Gordon Murray, nie mogąc efektywnie zastosować pełnych kanałów Venturiego ze względu na objętość silnika V12, postanowił rozwiązać problem inaczej. Tak powstała koncepcja samochodu z… ogromnym wentylatorem zamontowanym z tyłu. Oficjalnie miał on służyć do chłodzenia silnika, ale w praktyce zasysał powietrze spod podłogi, tworząc gigantyczny efekt przyziemienia i dosłownie przyklejał samochód do asfaltu.
Brabham BT46B zadebiutował podczas Grand Prix Szwecji 1978 na torze Anderstorp i od razu zrobił piorunujące wrażenie. Niki Lauda, mistrz świata i lider zespołu, nie tylko wygrał wyścig – zrobił to z absolutną pewnością siebie, ledwo się pocąc, podczas gdy rywale walczyli o przyczepność. Samochód był nie do pokonania – stabilny w zakrętach, niezwykle szybki w szybkich sekwencjach i zdolny do jazdy z pełną mocą bez nadmiernego zużycia opon.
Reakcja konkurencji była natychmiastowa. Zespoły, przerażone potencjałem Brabhama, natychmiast zaprotestowały. Choć konstrukcja była zgodna z przepisami – wentylator oficjalnie służył chłodzeniu – presja była tak ogromna, że Bernie Ecclestone zdecydował się wycofać samochód z dalszych startów, zanim FIA zdążyła zająć stanowisko. Oficjalnie zespół ogłosił, że rezygnuje „dla dobra sportu”.
W efekcie BT46B pozostał jedynym bolidem w historii F1, który wygrał każdy wyścig, w którym wystartował – czyli dokładnie jeden. Zwycięstwo Laudy w Szwecji przeszło do legendy, a sam samochód został natychmiast owiany aurą mistycyzmu i geniuszu. Jego wentylator, który w czasie jazdy wyrzucał z tyłu kurz, żwir i drobinki gumy, był nie tylko funkcjonalny, ale i spektakularny.
Technicznie BT46B to mistrzostwo inżynierii – dowód na to, że nie zawsze trzeba zwiększać moc silnika czy zmieniać geometrię zawieszenia, by zdobyć przewagę. Czasem wystarczy zrozumieć, jak powietrze zachowuje się wokół samochodu – i mieć odwagę, by zasysać je jak odkurzacz.

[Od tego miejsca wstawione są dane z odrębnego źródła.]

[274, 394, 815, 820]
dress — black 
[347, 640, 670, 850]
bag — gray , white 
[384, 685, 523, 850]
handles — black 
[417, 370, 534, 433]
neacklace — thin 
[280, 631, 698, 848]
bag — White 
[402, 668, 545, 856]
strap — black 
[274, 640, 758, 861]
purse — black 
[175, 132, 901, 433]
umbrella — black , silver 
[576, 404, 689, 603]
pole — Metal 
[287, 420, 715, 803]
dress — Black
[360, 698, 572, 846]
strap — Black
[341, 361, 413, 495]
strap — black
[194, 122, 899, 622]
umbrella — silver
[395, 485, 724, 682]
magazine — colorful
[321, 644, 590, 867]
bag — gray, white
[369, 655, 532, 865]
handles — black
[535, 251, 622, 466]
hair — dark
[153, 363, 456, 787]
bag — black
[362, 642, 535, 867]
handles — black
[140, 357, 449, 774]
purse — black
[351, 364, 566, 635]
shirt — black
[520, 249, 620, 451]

Dziś Brabham BT46B to kultowy symbol Formuły 1, w której kreatywność i technologia mogły prześcignąć politykę – przynajmniej na jedno popołudnie. To bolid, który pokazuje, że geniusz inżynierski może wyprzedzić epokę, nawet jeśli tylko na chwilę. A jego legenda żyje dalej, przypominając, że w F1 czasem najwięcej osiąga się nie przez ewolucję – lecz przez rewolucję.